Minneapolis undercuts the idea that economic prosperity leads to racial equality – The Washington Post

https://www.washingtonpost.com/business/2020/06/30/minneapolis-had-progressive-policies-its-economy-still-left-black-families-behind/

I participated in an REI Phase 1 workshop a couple of weekends ago and heard that problems caused by racism cannot be fixed with race-neutral solutions. Which makes sense.

«Nationally, the economic gulf between black and white Americans has changed little since a federal commission in 1968 identified “white racism” leading to “pervasive discrimination in employment, education and housing” as the cause of uprisings in African American communities.»

«In the 1970s, following civil unrest over systemic racism and a lawsuit on school segregation, the Twin Cities embarked on a new set of reforms, building subsidized housing for low-income families throughout its wealthier white communities, said Myron Orfield, a law professor at the University of Minnesota who leads the Institute on Metropolitan Opportunity.

But political and philanthropic leaders abandoned the region’s well-known integration policies in the 1990s in favor of directing additional tax dollars to finance social services, housing and schools in low-income communities of color, he said.»

(The roots of gentrification?)

«The average house in north Minneapolis goes on the market for about $250,000, whereas the average black resident qualifies for a home loan of about $180,000, according to Steven Belton, president and chief executive of the Urban League Twin Cities. Government assistance typically covers only half the gap….

“For white people, the homeownership program is working really well,” Belton said. “The policy doesn’t really address the problem: If we know the disparity is in black homeownership, the dollars should be targeted toward African Americans.”

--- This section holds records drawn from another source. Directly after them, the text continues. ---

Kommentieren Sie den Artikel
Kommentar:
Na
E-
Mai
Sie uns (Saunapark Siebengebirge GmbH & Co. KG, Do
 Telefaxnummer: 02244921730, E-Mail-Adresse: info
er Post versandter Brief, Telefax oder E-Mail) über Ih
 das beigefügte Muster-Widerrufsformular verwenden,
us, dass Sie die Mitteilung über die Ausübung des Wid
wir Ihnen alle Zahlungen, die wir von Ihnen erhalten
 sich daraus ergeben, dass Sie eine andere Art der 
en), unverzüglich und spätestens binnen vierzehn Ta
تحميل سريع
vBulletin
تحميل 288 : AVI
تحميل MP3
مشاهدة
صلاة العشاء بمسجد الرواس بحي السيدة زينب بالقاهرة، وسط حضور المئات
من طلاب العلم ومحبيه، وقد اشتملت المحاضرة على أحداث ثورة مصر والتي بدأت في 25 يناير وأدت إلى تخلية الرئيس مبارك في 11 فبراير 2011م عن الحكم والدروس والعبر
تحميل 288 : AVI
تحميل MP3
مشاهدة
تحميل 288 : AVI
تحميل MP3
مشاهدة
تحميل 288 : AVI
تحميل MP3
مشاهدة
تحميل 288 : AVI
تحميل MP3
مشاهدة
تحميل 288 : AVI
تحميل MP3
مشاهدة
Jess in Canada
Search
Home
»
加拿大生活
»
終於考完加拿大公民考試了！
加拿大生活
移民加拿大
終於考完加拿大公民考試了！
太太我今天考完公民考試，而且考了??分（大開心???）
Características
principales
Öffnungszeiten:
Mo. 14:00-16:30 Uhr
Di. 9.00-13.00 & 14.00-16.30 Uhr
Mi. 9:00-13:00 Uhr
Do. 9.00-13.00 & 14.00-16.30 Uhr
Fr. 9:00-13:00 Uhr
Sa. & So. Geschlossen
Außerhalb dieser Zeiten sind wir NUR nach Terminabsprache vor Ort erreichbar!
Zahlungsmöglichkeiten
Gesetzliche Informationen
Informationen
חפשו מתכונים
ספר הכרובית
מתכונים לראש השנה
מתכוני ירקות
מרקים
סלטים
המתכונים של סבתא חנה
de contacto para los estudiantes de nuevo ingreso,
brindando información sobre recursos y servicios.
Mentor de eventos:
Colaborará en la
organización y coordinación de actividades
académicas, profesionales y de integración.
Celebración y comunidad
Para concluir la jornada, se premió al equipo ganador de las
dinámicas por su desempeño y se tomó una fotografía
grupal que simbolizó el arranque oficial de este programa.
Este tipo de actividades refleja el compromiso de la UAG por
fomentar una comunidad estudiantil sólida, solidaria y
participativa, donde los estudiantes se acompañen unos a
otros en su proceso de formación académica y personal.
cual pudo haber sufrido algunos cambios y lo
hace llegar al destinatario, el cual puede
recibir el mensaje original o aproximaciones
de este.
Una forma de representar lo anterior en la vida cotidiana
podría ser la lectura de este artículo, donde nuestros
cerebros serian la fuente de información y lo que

Black leaders say programs targeting equity tend to focus on neighborhoods — not race.

“A state like ours is so hesitant to assign a race lens to our incentives that we too often defer to geography,” said Tawanna Black, founder and chief executive of the Center for Economic Inclusion. “Attaching Zip codes as qualifiers is not enough….”»

«…Orfield’s research also shows that developers have taken advantage of public subsidies to rehabilitate historic structures in gentrifying Minneapolis neighborhoods and turn them into artists lofts with yoga studios, rooftop fire pits and skyline views — accommodations that draw overwhelmingly white tenants. These developments represent the highest end of “affordable housing” in the Twin Cities — too expensive for most low-income residents to afford with government housing vouchers, Orfield said.»

«Myers, the University of Minnesota economist, said racial economic disparities are a direct result of government-sanctioned redlining and urban planning that limited or wiped out black wealth, and also a result of discrimination in so many facets of American life, including employment and lending.

“The policies advanced by progressives in Minnesota have focused on credit repair, homeownership training and other factors that assume that the problem of racial disparities in homeownership are due to black deficiencies,” Myers said. “The liberal and progressive policies tend to work to help improve the capacities of minorities without changing the underlying structures that are in place that created the disparities to begin with.”

He said it’s hard for progressive Minnesotans to accept that ongoing discrimination is a cause of persistent racial disparities. “The main thing that explains the Minnesota paradox is the fact that, unlike Mississippi or Alabama, where there are overt racists, racism in Minnesota is never open or explicit.”»

Should go without saying, but this also applies to the northeast, the west, and nice white moderates like me in the south.